The relationship between the African American and Jewish communities is long and complicated, with periods of collaboration and discord. But one group of black and Jewish D.C. youth is looking to bridge the gap that has grown in recent years.
There is a history of black and Jewish Americans working together, particularly during the civil rights movement. For instance, Jews were involved in the establishment of the NAACP and participated in non-violent protests. Locally, Jews joined Howard University students in 1960 to push Glen Echo Park, then an amusement park, to desegregate. But the positive relationship between the two communities has declined in recent decades as legal civil rights victories were won but class and racial disparities grew.
In 1995, OUDC founder Karen Kalish started the organization after she “looked around at the black and Jewish communities here in D.C. and realized they weren’t working together to pursue the progressive goals they had united around in the 1960s,” OUDC executive director Rachael Feldman said.
Participant Curtis Tyger, 17, attends Benjamin Banneker Academic High School in D.C. where he said he doesn’t get the same kind of exposure to different people and cultures.
“When I tell my friends who are not in the program that we collaborate with Jewish students, they look at me and don’t see the importance of that,” he said. “They just think stick with your own — black people have their side, Jewish people have their side.”
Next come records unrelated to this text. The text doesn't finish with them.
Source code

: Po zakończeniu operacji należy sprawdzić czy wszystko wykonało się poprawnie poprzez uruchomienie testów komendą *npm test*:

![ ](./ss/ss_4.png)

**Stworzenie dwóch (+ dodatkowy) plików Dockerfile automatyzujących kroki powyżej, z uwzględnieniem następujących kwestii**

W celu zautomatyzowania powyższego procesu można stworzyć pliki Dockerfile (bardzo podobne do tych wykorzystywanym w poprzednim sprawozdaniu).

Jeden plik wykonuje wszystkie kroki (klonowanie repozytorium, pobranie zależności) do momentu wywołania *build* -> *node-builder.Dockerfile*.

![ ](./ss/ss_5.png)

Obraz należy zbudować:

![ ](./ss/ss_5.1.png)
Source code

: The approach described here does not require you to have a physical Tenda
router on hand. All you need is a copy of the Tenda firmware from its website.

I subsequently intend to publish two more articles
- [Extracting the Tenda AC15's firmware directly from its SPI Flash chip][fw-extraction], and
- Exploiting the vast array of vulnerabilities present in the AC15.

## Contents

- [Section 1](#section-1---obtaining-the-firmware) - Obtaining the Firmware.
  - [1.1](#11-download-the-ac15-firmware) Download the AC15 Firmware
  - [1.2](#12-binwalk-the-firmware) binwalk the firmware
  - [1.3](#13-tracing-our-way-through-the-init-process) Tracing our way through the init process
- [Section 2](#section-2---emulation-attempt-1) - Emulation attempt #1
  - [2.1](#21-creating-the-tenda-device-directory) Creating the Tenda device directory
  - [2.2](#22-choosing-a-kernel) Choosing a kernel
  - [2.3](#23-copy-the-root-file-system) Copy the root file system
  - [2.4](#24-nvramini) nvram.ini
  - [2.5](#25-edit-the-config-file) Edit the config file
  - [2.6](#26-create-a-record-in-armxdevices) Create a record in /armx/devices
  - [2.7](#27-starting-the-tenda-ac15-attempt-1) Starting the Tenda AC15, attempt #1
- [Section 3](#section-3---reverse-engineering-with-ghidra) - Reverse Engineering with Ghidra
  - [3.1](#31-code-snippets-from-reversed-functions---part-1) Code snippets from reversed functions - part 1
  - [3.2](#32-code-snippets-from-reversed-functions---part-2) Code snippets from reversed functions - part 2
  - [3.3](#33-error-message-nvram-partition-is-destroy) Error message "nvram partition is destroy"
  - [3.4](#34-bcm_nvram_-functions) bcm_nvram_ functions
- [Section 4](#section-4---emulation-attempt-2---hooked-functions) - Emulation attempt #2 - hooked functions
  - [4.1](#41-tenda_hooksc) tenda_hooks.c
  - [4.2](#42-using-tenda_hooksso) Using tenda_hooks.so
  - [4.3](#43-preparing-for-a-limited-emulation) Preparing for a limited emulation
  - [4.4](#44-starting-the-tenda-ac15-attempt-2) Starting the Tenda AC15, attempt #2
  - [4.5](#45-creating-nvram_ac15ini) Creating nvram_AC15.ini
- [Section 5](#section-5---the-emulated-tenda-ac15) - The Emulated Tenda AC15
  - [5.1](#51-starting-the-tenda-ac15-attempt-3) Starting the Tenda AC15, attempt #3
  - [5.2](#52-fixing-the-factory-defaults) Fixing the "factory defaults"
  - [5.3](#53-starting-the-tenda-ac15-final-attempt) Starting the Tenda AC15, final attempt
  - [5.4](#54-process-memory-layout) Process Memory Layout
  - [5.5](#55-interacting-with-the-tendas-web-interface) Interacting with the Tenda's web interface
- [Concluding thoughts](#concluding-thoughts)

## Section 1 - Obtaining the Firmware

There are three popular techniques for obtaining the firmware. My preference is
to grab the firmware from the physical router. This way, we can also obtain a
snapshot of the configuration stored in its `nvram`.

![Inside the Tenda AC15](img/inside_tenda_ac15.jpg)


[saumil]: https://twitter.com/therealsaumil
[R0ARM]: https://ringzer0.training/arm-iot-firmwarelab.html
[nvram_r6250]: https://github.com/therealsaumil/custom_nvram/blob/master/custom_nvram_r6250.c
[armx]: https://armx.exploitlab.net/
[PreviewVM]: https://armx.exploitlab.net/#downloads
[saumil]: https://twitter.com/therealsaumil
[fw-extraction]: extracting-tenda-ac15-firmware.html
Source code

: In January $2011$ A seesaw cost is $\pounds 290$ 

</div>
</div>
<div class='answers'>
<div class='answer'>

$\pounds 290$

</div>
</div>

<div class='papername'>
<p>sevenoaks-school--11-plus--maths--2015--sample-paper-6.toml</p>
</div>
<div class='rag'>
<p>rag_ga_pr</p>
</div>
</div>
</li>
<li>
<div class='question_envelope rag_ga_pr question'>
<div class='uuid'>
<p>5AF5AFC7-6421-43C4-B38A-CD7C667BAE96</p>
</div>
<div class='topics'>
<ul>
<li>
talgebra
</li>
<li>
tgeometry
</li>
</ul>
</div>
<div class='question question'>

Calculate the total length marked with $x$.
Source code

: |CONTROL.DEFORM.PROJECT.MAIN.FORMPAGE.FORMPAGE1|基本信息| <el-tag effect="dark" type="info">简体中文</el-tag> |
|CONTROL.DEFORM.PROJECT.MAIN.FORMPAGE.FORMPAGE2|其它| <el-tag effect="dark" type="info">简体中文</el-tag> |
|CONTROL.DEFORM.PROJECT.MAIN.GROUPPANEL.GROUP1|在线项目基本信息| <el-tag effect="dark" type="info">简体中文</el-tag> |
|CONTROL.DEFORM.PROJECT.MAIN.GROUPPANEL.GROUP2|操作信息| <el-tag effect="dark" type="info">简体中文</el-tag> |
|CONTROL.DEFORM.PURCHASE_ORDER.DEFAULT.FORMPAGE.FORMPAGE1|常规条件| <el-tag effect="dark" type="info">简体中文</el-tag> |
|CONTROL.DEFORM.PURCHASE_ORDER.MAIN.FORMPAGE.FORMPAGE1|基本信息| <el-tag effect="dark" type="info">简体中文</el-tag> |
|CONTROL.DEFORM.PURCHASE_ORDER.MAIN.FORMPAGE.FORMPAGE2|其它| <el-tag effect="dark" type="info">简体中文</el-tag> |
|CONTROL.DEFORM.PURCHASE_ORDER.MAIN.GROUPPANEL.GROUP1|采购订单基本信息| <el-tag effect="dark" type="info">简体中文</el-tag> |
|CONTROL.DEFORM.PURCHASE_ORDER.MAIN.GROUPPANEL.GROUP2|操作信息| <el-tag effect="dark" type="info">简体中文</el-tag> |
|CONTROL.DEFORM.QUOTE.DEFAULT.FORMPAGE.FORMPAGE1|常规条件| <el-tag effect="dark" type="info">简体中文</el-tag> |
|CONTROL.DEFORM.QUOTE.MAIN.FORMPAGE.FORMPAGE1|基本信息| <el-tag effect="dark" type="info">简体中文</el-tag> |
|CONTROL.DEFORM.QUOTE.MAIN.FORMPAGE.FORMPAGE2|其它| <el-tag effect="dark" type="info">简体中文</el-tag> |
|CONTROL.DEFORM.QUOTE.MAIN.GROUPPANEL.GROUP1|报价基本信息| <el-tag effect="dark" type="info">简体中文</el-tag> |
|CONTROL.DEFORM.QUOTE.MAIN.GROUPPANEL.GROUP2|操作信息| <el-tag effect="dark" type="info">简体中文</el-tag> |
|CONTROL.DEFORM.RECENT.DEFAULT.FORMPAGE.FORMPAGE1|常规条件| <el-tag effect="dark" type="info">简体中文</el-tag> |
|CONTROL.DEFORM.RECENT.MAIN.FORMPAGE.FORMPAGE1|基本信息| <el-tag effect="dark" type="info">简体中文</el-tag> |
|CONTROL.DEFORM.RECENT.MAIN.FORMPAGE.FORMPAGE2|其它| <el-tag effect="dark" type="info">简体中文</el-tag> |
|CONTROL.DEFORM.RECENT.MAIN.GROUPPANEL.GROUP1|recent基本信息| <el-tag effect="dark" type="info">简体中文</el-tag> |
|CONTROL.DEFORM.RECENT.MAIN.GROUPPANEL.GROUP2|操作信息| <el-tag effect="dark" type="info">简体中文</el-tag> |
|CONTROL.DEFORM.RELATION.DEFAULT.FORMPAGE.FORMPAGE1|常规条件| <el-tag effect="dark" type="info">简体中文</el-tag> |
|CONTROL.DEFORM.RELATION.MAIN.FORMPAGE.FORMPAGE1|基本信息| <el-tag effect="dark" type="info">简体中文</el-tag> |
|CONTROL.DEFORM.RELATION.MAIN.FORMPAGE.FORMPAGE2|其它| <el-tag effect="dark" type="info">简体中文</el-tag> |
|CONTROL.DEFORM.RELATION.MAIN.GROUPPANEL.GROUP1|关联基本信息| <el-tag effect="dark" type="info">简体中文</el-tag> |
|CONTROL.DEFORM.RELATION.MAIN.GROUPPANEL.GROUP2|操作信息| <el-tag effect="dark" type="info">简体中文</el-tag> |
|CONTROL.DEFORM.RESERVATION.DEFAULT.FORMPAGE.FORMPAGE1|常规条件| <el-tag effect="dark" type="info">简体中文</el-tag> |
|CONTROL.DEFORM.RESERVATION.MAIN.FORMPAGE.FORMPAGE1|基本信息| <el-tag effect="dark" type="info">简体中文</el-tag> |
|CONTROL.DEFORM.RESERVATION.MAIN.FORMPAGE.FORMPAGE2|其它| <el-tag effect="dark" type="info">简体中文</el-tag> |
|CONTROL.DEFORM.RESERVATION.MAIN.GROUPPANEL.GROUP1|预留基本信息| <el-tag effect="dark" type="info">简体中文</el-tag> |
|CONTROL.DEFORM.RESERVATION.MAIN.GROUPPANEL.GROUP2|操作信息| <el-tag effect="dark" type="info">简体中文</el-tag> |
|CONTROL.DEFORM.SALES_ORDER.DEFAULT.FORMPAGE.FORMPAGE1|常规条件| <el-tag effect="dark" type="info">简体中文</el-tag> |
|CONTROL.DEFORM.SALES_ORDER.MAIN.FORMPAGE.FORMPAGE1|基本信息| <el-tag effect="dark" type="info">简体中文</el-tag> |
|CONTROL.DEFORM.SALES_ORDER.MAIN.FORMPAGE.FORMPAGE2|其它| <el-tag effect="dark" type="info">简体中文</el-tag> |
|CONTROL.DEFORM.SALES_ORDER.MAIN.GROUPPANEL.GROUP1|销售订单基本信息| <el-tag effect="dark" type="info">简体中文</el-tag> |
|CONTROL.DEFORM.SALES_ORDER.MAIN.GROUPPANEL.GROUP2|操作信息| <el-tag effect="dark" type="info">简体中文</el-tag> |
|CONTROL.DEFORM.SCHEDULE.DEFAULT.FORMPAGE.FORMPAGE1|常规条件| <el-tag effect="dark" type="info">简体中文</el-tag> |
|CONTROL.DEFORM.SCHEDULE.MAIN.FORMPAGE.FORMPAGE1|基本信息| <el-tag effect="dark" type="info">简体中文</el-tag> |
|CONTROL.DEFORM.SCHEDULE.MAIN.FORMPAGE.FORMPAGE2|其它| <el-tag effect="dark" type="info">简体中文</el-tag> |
For months, the youth participated in Jewish-African American dialogues and learned about each other’s histories and cultures. Some Jewish students said they were surprised by the extent to which blacks have suffered under racial atrocities. Similarly, some black students were surprised when hearing detailed accounts of the Holocaust.
Joanna Kramer, 16, said she has been exposed “to such a range of beliefs and people, and it really forces you to break down your stereotypes.”
On the eve of the bus trip, the youth spoke excitedly about visiting the places and meeting the people they have learned about over the months, a history that has inspired 17-year-old Sivan Bruce, 17.
“[Youth] play a very important role. I like to look at history, and when you look at the Freedom Rides, and the marches, those were all young people,” she said.